My experience has been shared by others, and not just in SPEA, where I teach. One of my colleagues has an intriguing–if disquieting–theory about the root of the problem: she thinks it is a result of the educational emphasis on high-stakes testing.

It’s now been several years since the education reform movement began its love-affair with constant testing. Students who have grown up in the resulting environment, students whose educational experience has consisted of sitting in a classroom where the instructor is “teaching to the test” are just now entering college. They come to us expecting to be evaluated in much the same way–that is to say, on the basis of their ability to absorb and recite back an assigned body of material.

And that isn’t education. It shouldn’t be what college is all about.
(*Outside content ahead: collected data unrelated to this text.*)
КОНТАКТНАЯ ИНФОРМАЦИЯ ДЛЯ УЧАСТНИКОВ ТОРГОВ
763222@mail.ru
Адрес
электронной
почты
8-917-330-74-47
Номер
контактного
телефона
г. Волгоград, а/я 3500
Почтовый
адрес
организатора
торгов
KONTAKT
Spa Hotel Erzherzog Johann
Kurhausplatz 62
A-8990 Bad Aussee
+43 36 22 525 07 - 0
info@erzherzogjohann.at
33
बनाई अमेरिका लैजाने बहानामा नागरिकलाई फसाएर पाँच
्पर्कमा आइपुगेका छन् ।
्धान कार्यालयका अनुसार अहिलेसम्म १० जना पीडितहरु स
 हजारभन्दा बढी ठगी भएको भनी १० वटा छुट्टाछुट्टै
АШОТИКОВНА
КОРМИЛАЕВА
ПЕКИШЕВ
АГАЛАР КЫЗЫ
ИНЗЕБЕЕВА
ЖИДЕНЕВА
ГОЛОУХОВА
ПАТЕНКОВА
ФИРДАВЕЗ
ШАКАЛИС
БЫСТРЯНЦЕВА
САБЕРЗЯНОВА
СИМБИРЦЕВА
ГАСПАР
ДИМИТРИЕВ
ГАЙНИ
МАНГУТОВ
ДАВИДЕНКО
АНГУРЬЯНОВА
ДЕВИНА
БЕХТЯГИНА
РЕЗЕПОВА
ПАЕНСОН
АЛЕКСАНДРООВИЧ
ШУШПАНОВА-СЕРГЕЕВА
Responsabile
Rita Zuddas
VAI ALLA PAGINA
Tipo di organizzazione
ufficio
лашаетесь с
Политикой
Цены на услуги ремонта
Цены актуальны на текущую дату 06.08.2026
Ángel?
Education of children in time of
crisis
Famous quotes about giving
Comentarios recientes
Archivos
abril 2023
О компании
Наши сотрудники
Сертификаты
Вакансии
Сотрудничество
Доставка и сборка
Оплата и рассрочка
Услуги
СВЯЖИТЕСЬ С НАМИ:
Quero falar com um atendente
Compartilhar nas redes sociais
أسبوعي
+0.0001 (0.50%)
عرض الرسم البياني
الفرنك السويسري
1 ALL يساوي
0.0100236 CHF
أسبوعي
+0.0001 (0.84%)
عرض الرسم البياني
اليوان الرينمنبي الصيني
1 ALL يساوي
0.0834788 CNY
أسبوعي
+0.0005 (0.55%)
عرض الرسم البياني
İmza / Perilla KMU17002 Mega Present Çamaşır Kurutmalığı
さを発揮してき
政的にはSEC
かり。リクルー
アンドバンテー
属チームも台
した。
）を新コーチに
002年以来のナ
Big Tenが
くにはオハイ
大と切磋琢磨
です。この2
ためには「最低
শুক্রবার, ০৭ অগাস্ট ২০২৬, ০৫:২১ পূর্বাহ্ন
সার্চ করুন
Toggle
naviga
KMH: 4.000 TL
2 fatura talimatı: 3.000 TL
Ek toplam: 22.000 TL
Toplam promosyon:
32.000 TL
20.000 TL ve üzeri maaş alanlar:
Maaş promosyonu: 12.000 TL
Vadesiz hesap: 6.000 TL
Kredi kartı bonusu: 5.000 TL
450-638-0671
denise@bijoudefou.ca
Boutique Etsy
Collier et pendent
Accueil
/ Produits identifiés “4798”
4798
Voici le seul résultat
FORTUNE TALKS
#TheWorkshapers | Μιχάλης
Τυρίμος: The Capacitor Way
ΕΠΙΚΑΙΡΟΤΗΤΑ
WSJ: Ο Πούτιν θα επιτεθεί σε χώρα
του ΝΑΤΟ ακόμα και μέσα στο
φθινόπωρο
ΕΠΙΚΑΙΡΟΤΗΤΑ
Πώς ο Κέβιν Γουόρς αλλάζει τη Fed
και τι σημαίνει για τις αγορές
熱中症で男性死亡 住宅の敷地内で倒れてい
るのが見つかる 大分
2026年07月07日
College should be a time for probing, for questioning, for discovering–for considering the pros and cons and complexities of issues. Skill acquisition is part of that, but by no means the most important part. Skills can quickly become obsolete; the ability to think critically and analytically will never be outdated.

I don’t know whether my colleague’s theory that we are seeing the end result of teaching to the test is correct. Maybe next semester’s students will display intellectual curiosity, ask the hard questions and disprove the generalization. But I think she may be on to something, and if she is, then the critics of the current methods of “teacher accountability” will have been proven right.

I’m no defender of the status quo in K-12 education. I was once a high-school English teacher, and I am a firm believer in the importance of evaluation. But (as I try to explain to those uninterested students), how we do something is frequently more important than whether we do it. Unintended consequences are the bane of the policy process.

Maybe we should re-introduce elementary and high school students to art and music, test them a little less often and challenge them to think a little bit more.